NRCRI’s executive director, Dr Kenneth Nwosu, said that, over the years, his institute has endeavoured to fulfill its national mandate to conduct research into the genetic improvement, production, processing, storage, utilisation and marketing of root and tuber crops of economic importance which it does from six experimental substations located in various agro-ecologies of Nigeria.

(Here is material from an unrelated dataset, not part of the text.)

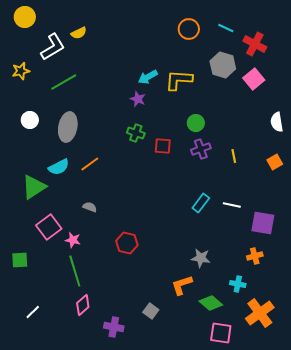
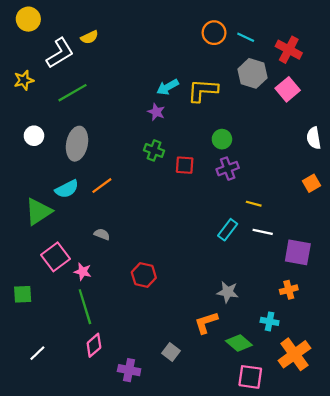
cyan line: (226, 28) -> (246, 37), moved
yellow line: (234, 156) -> (254, 204), moved, turned -64

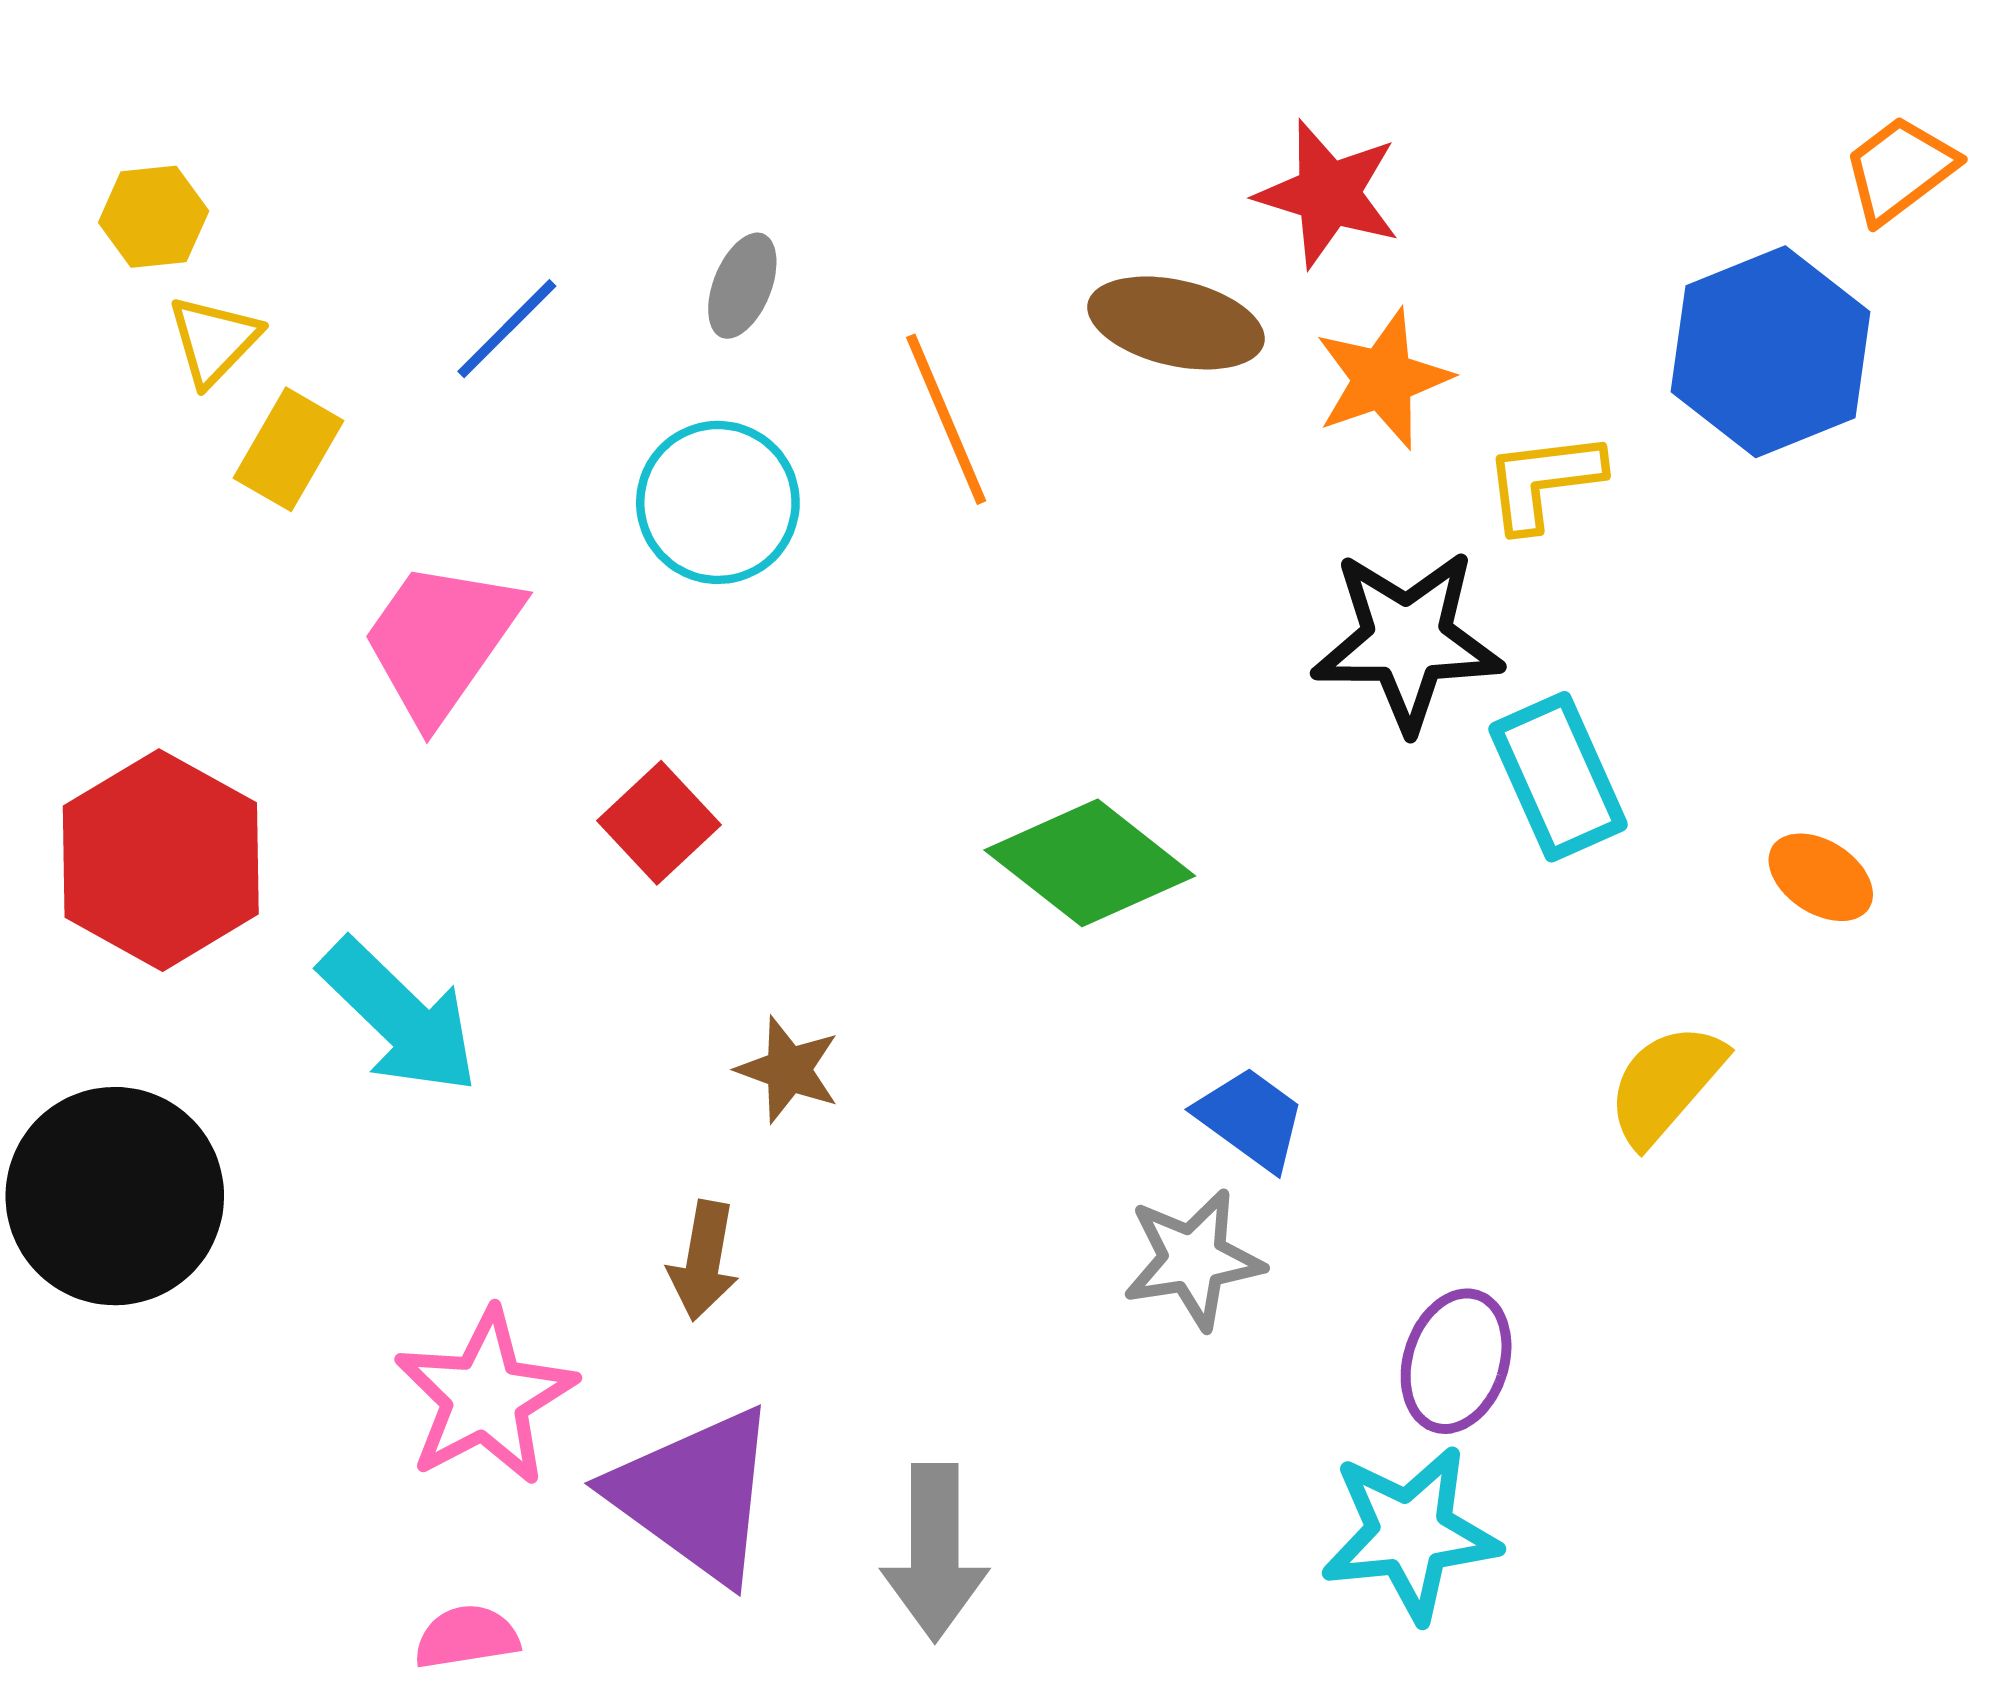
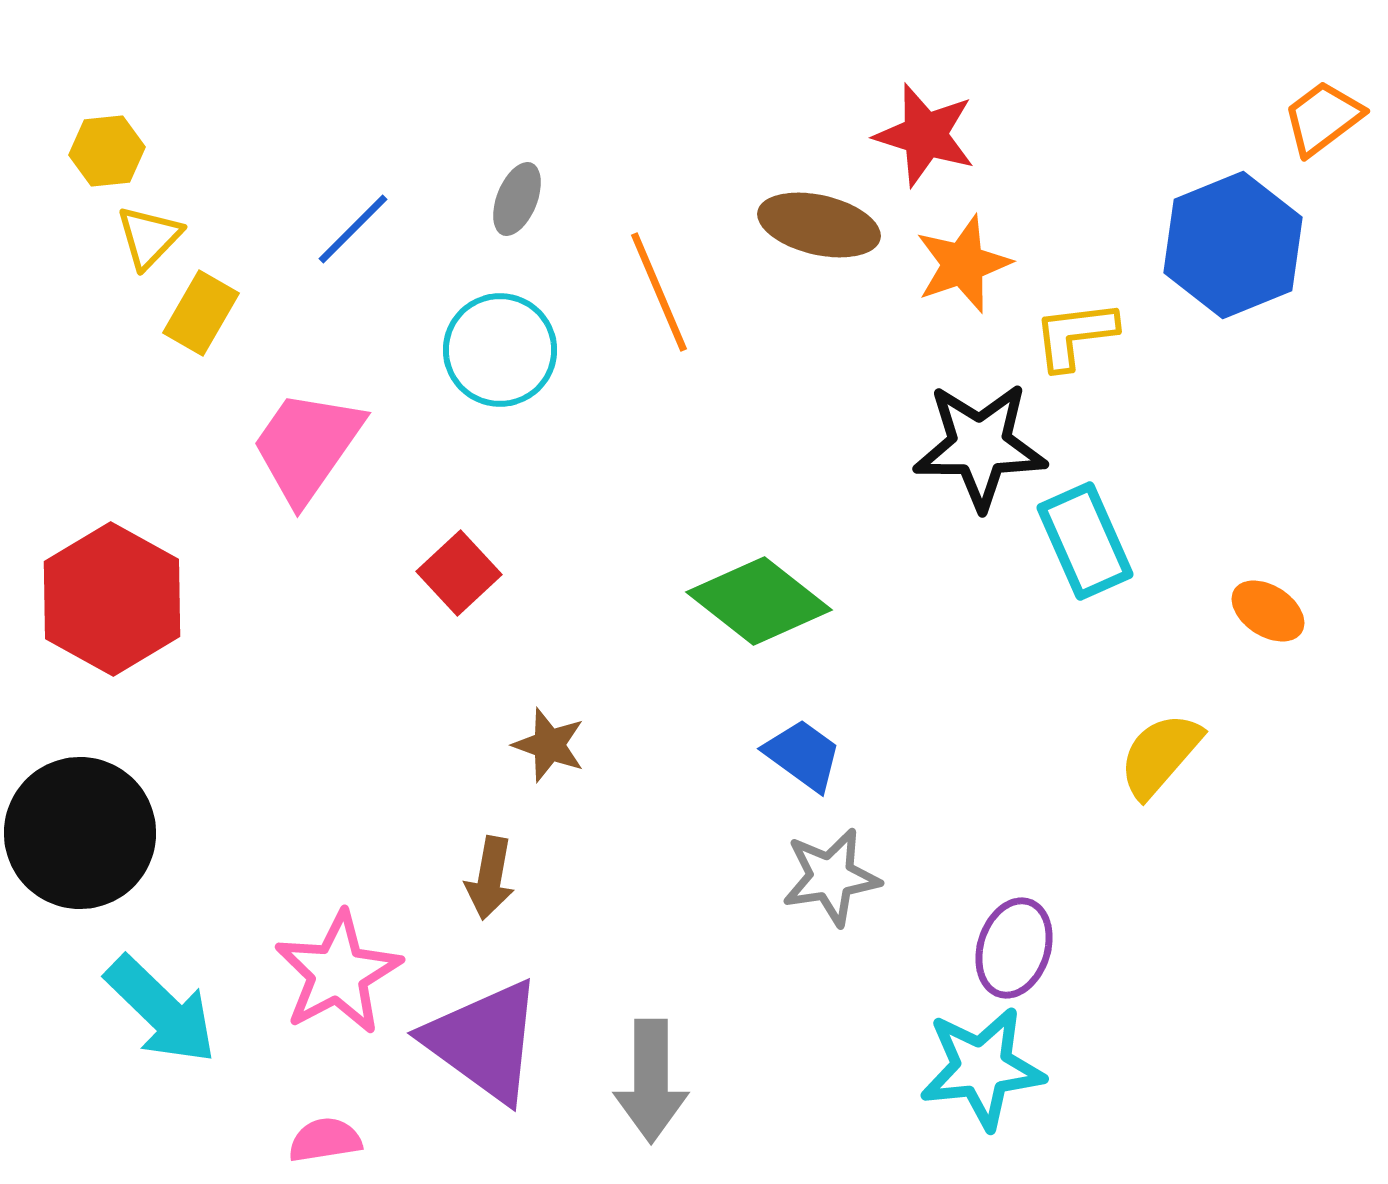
cyan arrow: (399, 1017) -> (161, 1010), moved
blue trapezoid: (1251, 1119) -> (803, 755), moved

According to Nwosu, NRCRI is now the first institute in Nigeria to receive approvals for the conduct of any confined field trial of a genetically-modified (GM) crop plant on the basis of the national biosafety guidelines. He expressed optimism that the national biosafety law will soon be in place to enable NRCRI fully participate in agricultural biotechnology research in order to reap its benefits.

Science and Technology minister, Professor Mohammed Kao’je Abubakar, represented by Professor Bamidele Solomon, said that his ministry recognises the critical role of agriculture in the economy of the country. He said that economic growth goes hand in hand with agricultural progress while stagnation could be an explanation for poor economic performance. The session drew participants from ministries, ADP, farmers’ groups and the academia.